The public and the government in the US are only beginning to understand the insuperable difficulties of transforming the Middle East through military force. American leaders gave a blank check to Israel as it launched a disastrous campaign of air-raids on southern Lebanon this summer that killed over 900 Lebanese civilians but less than 100 Hezbullah militants – and all on the slim pretext of two kidnapped Israeli soldiers. The plain message is that an Israeli or American life is worth a hundred dead Lebanese or Iraqi civilians – just the sort of idea that makes such devalued people support armed resistance. Heavy-handed tactics may kill a few militants here and there, but the suffering it imposes can only make the militias stronger in the long run – especially when it is done by a foreign power that most ordinary people view with distrust, and that has no real interest in repairing the damage done by its bombs and blockades. These policies seem almost too naïve to be true. One looks back at the disastrous outcomes of the US invasion of Iraq and Israel’s recent air-raids on Lebanon in much the same way: How could these leaders not have known this would happen? Shouldn’t these policy-makers with all their classified information, professional experts, and political experience know better than to stake so many lives on such obviously suspect assumptions? Either US leaders are obtusely stupid, or they did not care what the outcome would be. Are policy-makers in Washington telling us the truth about the situation we face? They were not completely honest about what they did and did not know before the invasion, or their reasons for carrying it out.

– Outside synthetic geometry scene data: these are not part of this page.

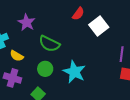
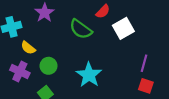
green semicircle: (49, 44) -> (81, 29), moved
green circle: (45, 69) -> (49, 66), moved

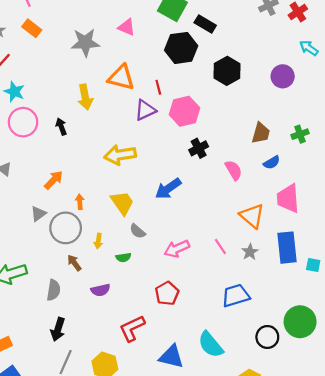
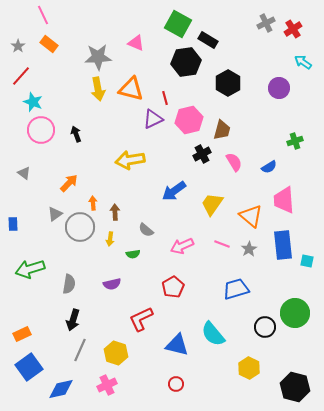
yellow arrow: (85, 97) -> (98, 89), moved
brown trapezoid: (261, 133) -> (222, 130), moved
pink semicircle: (234, 170) -> (234, 162), moved
yellow trapezoid: (122, 203) -> (212, 204), moved, turned -110
pink line: (220, 246) -> (222, 244), turned -35
brown arrow: (74, 263) -> (115, 212), moved, turned 35

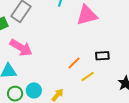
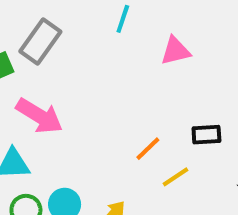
pink triangle: (87, 15) -> (175, 51), size x0.7

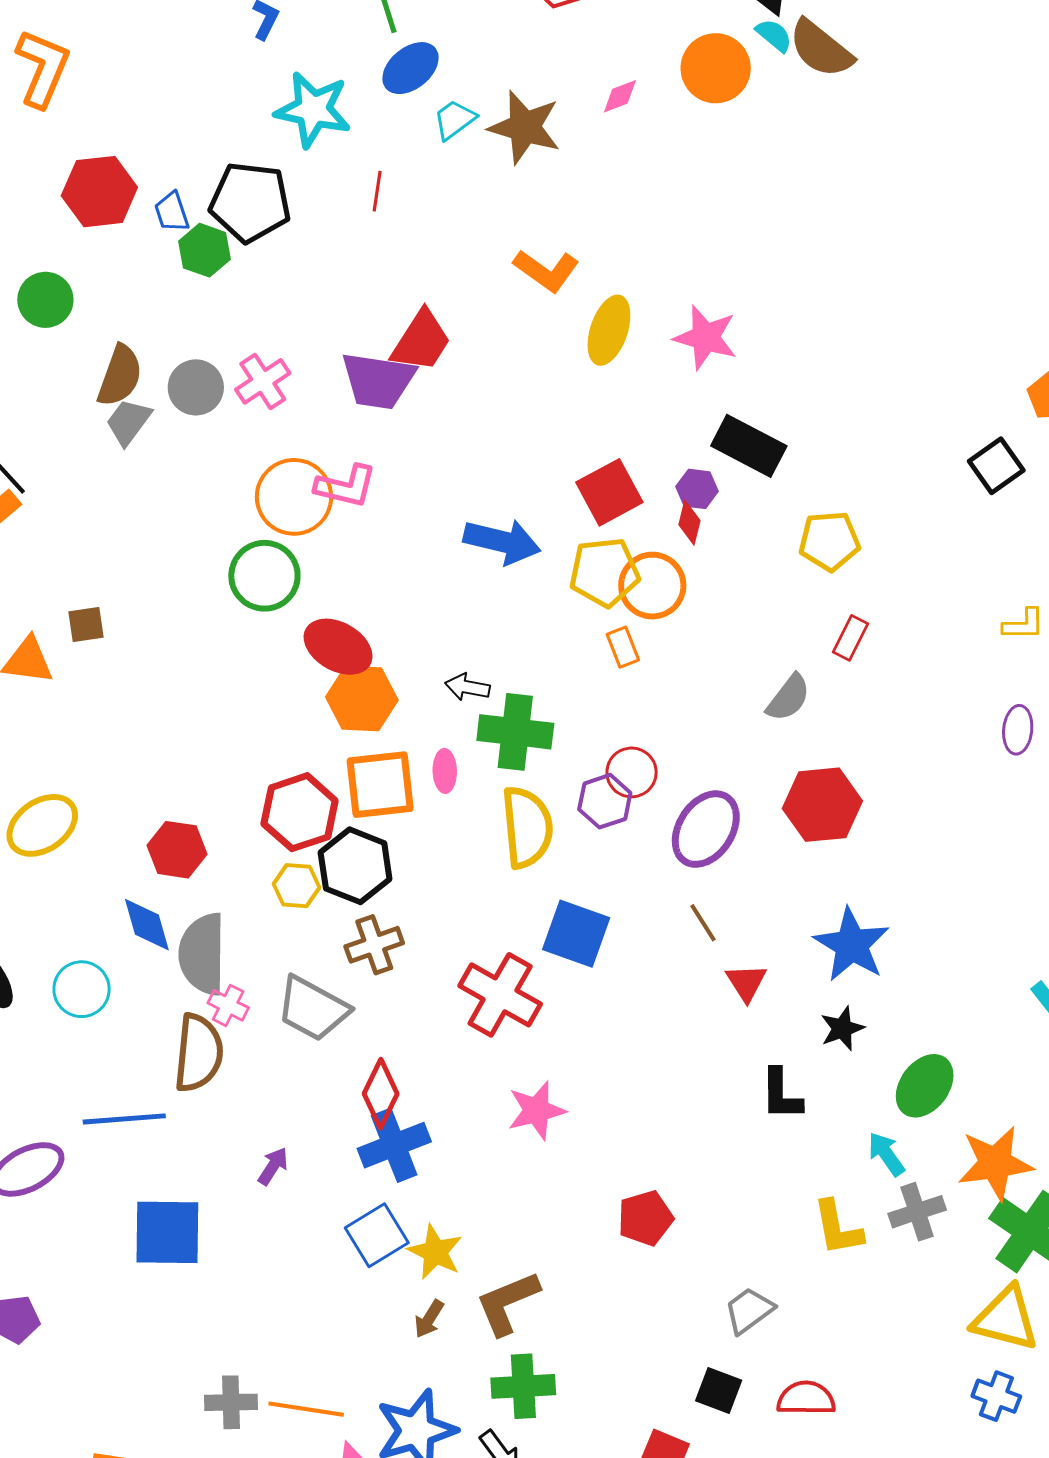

The US invaded Iraq under the mistaken assumption that US forces would be embraced as liberators – so much so that the US government did not even formulate a plan for the post-war occupation. This inexplicable belief that the US could destroy every vestige of order in such a complex and fractious nation without any plan for its reconstruction was a serious error in thinking and leadership – one that cannot be attributed to bad information or the fog of war. It seems to run so contrary to common sense that it is difficult to believe, yet it is true – and by now well-documented in Thomas Ricks’ new book about the invasion. It was the sort of failure of thinking that occurs in closed societies where debate is circumscribed – where important questions are not raised until it is too late. The systematic failure of the American government and the public to correctly perceive the threats they face and the proper means to deal with them suggests that academic writers like Pape, Bloom, and Khosrokhavar have an important illuminating role to play. The standard dismissive criticism of academic writers is that they do not understand the difficult realities of politics and war. But, debacles like Iraq demonstrate that the political leadership can be even more out of touch.